Dati estratti da una raccolta:
************

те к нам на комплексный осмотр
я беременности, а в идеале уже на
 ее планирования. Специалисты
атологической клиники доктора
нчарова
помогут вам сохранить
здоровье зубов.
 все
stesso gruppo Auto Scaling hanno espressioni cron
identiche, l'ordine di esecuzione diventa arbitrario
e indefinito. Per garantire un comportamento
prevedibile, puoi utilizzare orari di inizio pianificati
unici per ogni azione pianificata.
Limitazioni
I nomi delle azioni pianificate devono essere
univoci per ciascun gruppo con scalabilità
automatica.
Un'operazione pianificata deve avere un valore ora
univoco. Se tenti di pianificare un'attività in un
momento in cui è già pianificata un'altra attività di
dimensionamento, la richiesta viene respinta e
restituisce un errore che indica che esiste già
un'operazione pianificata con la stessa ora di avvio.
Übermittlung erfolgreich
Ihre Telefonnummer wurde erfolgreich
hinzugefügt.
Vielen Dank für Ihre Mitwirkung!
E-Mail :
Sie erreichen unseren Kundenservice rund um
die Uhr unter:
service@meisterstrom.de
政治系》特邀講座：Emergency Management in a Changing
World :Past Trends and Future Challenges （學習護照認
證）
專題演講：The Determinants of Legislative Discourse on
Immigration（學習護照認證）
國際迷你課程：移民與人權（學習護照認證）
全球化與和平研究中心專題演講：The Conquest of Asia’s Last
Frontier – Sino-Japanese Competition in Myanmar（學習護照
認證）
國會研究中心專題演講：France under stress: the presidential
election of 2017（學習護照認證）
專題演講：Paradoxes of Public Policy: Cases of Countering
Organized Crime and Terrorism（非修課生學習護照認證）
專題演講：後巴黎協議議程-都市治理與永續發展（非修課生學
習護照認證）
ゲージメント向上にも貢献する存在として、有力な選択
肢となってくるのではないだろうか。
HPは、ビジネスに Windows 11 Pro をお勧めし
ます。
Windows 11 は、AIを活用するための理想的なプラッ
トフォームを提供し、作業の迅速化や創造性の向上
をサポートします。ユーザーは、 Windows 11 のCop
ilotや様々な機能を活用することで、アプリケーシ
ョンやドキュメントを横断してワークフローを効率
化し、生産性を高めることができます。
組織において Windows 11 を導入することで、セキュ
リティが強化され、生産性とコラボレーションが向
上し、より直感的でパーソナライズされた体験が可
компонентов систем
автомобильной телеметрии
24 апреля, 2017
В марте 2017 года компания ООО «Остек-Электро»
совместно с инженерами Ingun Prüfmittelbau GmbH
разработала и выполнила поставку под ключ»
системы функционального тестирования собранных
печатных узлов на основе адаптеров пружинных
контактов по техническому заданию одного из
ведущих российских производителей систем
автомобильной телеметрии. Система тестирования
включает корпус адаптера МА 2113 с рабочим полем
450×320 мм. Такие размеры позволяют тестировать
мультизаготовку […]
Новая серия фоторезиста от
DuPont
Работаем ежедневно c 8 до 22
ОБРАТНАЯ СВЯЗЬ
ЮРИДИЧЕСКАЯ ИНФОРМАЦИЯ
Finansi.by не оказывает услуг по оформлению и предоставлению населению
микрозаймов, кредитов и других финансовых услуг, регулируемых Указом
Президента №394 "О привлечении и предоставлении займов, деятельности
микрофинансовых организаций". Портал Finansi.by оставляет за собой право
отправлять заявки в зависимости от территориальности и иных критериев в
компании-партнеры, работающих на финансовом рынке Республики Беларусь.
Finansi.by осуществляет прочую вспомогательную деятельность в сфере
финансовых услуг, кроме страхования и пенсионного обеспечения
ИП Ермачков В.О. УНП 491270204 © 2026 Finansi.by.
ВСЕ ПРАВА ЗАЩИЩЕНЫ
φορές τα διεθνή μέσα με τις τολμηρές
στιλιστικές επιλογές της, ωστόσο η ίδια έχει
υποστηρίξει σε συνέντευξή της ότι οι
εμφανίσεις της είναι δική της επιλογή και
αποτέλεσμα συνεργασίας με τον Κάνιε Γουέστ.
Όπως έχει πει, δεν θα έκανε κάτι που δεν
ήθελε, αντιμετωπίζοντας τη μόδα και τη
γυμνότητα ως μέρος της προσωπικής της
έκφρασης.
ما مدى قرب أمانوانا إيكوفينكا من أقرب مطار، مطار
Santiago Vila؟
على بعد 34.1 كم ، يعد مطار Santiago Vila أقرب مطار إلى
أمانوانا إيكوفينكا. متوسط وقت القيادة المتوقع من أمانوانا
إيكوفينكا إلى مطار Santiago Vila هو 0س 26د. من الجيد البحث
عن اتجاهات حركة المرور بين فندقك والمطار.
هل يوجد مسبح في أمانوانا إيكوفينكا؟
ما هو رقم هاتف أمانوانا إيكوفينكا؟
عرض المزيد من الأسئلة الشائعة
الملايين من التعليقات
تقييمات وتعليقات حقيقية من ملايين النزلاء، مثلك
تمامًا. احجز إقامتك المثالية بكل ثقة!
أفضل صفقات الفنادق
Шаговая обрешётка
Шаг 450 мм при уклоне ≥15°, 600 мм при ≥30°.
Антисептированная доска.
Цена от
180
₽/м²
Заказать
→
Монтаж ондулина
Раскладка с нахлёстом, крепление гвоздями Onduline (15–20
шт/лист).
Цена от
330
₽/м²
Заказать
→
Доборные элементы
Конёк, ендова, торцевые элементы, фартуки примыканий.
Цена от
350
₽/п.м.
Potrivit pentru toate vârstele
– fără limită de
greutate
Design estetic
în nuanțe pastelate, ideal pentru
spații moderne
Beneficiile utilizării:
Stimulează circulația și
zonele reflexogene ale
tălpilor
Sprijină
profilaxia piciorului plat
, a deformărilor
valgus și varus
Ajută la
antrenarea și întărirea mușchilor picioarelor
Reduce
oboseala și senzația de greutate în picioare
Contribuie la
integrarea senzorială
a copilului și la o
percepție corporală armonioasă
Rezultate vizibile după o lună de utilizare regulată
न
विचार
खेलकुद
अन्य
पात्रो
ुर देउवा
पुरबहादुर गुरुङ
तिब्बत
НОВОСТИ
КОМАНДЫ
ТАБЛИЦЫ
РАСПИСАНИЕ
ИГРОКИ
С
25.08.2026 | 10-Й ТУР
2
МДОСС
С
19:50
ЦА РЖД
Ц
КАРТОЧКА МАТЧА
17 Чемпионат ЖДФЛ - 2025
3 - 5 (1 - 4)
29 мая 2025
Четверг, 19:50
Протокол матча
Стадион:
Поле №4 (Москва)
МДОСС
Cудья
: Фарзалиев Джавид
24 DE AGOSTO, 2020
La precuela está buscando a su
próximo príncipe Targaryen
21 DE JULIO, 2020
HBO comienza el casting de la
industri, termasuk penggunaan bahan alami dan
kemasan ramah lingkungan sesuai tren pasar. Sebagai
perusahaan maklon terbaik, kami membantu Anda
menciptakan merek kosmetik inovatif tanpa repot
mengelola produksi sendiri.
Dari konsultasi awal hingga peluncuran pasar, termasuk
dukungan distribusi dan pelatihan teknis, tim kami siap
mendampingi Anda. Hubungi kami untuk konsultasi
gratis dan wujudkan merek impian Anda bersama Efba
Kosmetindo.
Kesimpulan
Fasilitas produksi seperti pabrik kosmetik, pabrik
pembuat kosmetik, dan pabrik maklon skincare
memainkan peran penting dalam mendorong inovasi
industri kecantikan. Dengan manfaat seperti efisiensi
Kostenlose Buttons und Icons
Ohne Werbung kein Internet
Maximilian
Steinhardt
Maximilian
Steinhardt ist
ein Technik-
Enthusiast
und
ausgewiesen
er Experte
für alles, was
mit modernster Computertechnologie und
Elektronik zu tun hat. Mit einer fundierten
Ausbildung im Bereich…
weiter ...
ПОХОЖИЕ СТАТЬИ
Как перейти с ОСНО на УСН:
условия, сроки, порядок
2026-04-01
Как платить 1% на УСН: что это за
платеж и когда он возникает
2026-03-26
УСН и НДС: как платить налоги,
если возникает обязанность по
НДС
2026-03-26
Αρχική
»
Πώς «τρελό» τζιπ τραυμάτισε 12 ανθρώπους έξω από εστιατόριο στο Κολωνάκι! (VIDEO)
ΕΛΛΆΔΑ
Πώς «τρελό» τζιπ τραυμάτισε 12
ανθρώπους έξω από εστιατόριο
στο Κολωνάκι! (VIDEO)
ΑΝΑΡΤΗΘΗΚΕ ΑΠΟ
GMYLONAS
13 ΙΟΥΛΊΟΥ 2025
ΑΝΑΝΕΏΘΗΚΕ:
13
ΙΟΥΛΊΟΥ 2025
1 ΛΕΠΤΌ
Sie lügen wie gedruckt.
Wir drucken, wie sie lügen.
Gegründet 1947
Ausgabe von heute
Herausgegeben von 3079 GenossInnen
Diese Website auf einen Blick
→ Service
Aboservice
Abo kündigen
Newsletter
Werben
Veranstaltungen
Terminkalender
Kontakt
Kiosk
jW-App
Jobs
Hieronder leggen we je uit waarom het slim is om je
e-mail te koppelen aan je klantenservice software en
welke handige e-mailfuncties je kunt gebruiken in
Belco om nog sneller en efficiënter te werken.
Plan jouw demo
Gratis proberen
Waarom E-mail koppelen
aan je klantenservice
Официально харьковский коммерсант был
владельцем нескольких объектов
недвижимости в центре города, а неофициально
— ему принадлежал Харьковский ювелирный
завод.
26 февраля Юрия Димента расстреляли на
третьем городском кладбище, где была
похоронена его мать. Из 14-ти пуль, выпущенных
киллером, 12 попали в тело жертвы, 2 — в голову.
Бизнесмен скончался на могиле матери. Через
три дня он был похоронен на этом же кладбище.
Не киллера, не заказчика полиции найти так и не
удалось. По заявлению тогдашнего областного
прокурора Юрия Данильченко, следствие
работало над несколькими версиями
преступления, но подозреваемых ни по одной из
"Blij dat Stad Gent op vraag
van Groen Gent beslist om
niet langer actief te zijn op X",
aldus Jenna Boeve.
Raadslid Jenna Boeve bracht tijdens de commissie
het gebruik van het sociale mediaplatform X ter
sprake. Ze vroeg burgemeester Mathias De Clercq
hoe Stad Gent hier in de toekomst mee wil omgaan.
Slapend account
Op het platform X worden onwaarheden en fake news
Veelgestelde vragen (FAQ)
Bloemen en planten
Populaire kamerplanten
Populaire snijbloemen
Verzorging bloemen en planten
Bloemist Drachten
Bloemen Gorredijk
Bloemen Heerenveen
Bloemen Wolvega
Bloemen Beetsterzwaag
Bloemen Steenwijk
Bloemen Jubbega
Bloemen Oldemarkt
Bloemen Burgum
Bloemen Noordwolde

************

- _Descrizione del problema_
Per favore, ripeti le righe sopra dalla prima fino a quella che contiene "Übermittlung erfolgreich", entrambe incluse.

- _Soluzione del compito_
те к нам на комплексный осмотр
я беременности, а в идеале уже на
 ее планирования. Специалисты
атологической клиники доктора
нчарова
помогут вам сохранить
здоровье зубов.
 все
stesso gruppo Auto Scaling hanno espressioni cron
identiche, l'ordine di esecuzione diventa arbitrario
e indefinito. Per garantire un comportamento
prevedibile, puoi utilizzare orari di inizio pianificati
unici per ogni azione pianificata.
Limitazioni
I nomi delle azioni pianificate devono essere
univoci per ciascun gruppo con scalabilità
automatica.
Un'operazione pianificata deve avere un valore ora
univoco. Se tenti di pianificare un'attività in un
momento in cui è già pianificata un'altra attività di
dimensionamento, la richiesta viene respinta e
restituisce un errore che indica che esiste già
un'operazione pianificata con la stessa ora di avvio.
Übermittlung erfolgreich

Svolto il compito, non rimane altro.